"First Latina Picked for Supreme Court; GOP Faces Delicate Task in Opposition," blared the four-column headline on the front page of the May 27 Washington Post. Leave aside the Post's odd failure to put in the headline the name of the person nominated--itself a nice example of the de-individualizing effect of identity politics. Consider instead the even odder decision to highlight neither the nominee's potential influence on the Court, nor the president who picked her, but the "delicate task" faced by an opposition party powerless to block her.
It was a theme the White House and much of the media (but I repeat myself!) would seek to develop over the next few days: The nomination of Sonia Sotomayor has created a very tricky situation for conservatives, who had best tread softly as they mobilize (if they even dare mobilize), and for Republicans, who had best whisper gently when they raise questions (if they even dare raise questions).
So Obama spokesman Robert Gibbs declared, "I think it is probably important for anybody involved in this debate to be exceedingly careful with the way in which they've decided to describe different aspects of this impending confirmation." Not just careful, but "exceedingly careful"! Senator Chuck Schumer warned that Republicans "oppose her at their peril." These are pretty heavy-handed attempts at intimidation. One wonders whether a wise Latina woman, with the richness of her experience, might have found a better way to make that point than a hapless white male like Gibbs or Schumer.
However that may be, the White House/media bluster won't work. Most conservatives and Republicans aren't going to be intimidated from raising legitimate questions about Sotomayor's jurisprudence. Especially when such questions have already been raised by nonconservatives as well as conservatives, and about her conduct in an ongoing, important legal case. That case is Ricci v. DeStefano, where Judge Sotomayor sought--by hook and by crook--to uphold a hiring decision that the respected nonideological legal commentator, Stuart Taylor, writing last December, called a "simple injustice," one that many Americans "would see as a raw racial quota."

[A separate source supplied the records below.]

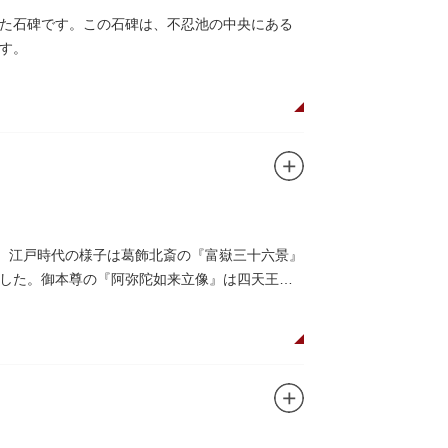
た石碑です。この石碑は、不忍池の中央にある
す。
した。江戸時代の様子は葛飾北斎の『富嶽三十六景』
した。御本尊の『阿弥陀如来立像』は四天王寺
0）以後のものと推定され、都内に現存する梵鐘の中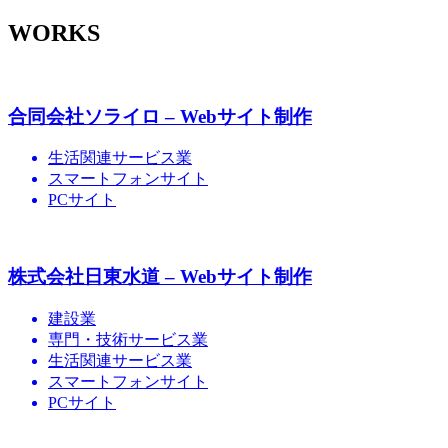
WORKS
合同会社ソライロ – Webサイト制作
生活関連サービス業
スマートフォンサイト
PCサイト
株式会社日東水道 – Webサイト制作
建設業
専門・技術サービス業
生活関連サービス業
スマートフォンサイト
PCサイト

Here is Taylor's summary of the case:
Frank Ricci, a firefighter in New Haven, Conn., worked hard, played by the rules, and earned a promotion to fire lieutenant. But the city denied him the promotion because he is not black. Ricci sued, along with 16 other whites and one Hispanic firefighter. . . . Ricci studied for eight to 13 hours a day to prepare for the combined written and oral exam in 2003 that he hoped would win him a promotion. . . . And he got one of the highest scores. But Ricci and other would-be lieutenants and captains with high scores did not get the promotions they expected. The reason was that--because not enough black firefighters had done well enough to be eligible--New Haven decided to discard the test results and make no promotions at all. . . . Racial politics clearly did figure in the city's denial of promotions to the white and Hispanic firefighters. . . . [T]he Rev. Boise Kimber . . . disrupted meetings of the city's civil service board and warned its members of a "political ramification" if they certified the exam results.
Ricci and other test-takers sued. A district judge dismissed the case. A three-judge panel of the U.S. Court of Appeals for the Second Circuit affirmed the dismissal, in a process Taylor calls "so peculiar as to fan suspicions that some or all of the judges were embarrassed by the ugliness of the actions that they were blessing and were trying to sweep the case quietly under the rug." One of those three judges was Sonia Sotomayor. The Supreme Court took the appeal, heard oral arguments in April, and should hand down its judgment before its term ends at the beginning of July.
So we will have an unusual moment in the Sotomayor confirmation process--one that will stand out from the customary small-bore senatorial back-and-forth during judicial confirmations. We'll have a high-profile Supreme Court ruling highlighting a very questionable judicial decision by the president's nominee. Most Court observers expect the judgment in which Sotomayor joined to be reversed. But even if it isn't, there will be a closely observed decision by a probably closely divided Supreme Court that will bring home the importance of the Sotomayor nomination for jurisprudence in this area. The public will have occasion to see how a nominee, herself picked for identity-politics reasons, was unempathetic, one might say, and unjust to the victims of identity politics, the firefighters of New Haven who were denied promotions.
Sotomayor will probably be confirmed. But nothing is certain. And a Ricci-focused debate over her confirmation will serve to remind Americans of the unseemliness and injustice of the Constitution-corrupting, identity-politics-driven agenda so dear to the hearts of the modern Democratic party, the Obama administration, and Sonia Sotomayor.